On 22/06/12 17:22, Rob Vesse wrote:
Off the top of my head I believe loading into an empty database is always
faster because of the way it generates the index files and node tables.
When loading to an existing dataset it tends to be slower because it has
to add to the existing files rather than generating them from scratch.
Yes.
It performs the operations in an order that is index friendly - it avoid
inserting in a random fashion but tries to make it roughly sequential.
That makes disk caches more efficient; and real disk access is
expensive. Of the order of 1e6 instructions.
When empty:
tdbloader loads SPO and the nodes together, then creates the secondary
indexes one at a time.
In normal use, loading SPO is a sequential process - data arrives in
blocks of same-subject. The code does not depend on this but it is
faster if it is. The SPO index is written in (at a macroscopic level)

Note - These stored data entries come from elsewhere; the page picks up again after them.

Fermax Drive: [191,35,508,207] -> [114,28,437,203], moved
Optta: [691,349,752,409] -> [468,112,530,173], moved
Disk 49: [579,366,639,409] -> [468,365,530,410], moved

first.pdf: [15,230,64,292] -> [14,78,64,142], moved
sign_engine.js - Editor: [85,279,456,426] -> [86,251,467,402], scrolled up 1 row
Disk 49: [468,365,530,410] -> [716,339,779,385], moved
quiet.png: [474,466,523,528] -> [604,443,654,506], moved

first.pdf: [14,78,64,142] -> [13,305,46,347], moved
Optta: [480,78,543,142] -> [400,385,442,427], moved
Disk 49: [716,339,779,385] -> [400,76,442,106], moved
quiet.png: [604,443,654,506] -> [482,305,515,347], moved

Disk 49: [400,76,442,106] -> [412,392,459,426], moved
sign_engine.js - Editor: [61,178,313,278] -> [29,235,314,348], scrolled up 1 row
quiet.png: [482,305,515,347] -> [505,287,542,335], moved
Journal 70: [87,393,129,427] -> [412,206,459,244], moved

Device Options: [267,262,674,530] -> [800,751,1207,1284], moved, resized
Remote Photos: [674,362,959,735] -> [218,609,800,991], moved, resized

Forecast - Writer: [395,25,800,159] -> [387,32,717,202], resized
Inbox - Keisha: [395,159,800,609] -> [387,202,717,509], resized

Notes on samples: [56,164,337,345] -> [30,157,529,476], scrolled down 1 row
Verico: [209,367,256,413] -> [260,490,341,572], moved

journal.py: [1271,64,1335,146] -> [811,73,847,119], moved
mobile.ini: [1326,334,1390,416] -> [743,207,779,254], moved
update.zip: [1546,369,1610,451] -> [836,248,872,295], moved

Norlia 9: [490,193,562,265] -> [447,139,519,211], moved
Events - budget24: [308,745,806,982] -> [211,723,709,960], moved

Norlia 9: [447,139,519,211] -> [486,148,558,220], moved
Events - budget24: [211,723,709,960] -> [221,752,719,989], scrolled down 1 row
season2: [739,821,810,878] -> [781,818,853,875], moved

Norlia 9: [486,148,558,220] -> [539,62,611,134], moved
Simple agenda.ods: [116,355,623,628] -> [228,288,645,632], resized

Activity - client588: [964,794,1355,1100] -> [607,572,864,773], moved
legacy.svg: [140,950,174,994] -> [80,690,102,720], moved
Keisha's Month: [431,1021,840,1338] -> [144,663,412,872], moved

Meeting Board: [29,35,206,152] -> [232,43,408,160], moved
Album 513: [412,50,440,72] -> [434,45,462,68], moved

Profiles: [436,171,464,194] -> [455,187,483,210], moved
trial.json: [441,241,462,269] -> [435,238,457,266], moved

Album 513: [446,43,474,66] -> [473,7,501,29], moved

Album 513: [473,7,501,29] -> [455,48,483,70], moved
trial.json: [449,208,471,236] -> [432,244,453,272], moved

sequential order - complete a B+Tree block and not need to come back to
it later. Making POS and OSP is done by a sequential walk through SPO.
tdbloader2 is more extreme - it loads the node data and outputs a stream
of triples to a temporary file (as a text format!). It sorts the
temporary file into the necessary order for an index, then loads it the
index. Repeats for all the indexes.
The sorting is done by unix sort(1) - while it seems more work, this is
a very efficient program and, for large data, it is faster. Where the
cut over is, depends on data shape and machine.
tdbloader3 is like tdblaoder2 except pure java, binary and does parallel
block sorts.
Load time: 16 minutes
average loading: ca 81.000 triple / second
index time: 40 minutes
store size: 9,3GB
The second test was to store the same data into an allready filled store
As i started the import i created a store with 348.398.593 Triples from DNB and
HBZ (which are german libraries, store size: 33 GB).
Then i started to load the german dbpedia in.
Load time: 3 hours and 4 minutes
average loading: ca 7200 / second
Looks to be like tdbloader, - it needs to check for existence of any
triple when loading a pre-filled store. That is random access and slow.
index time: 38 minutes
store size: 19 GB!!!!!
I don't know why for sure, but jumps in size can be because the indexes
need to be slightly bigger but the unit of allocation is 8M (memory
mapped files). It's while an empty database can look quite large -
there are 8M files, and although sparse some OSs (Mac) count the space.
If there are some bNodes then that can lead to some new nodes and
triples causing index sizes to jump.
What is "ls -lh" saying?
Andy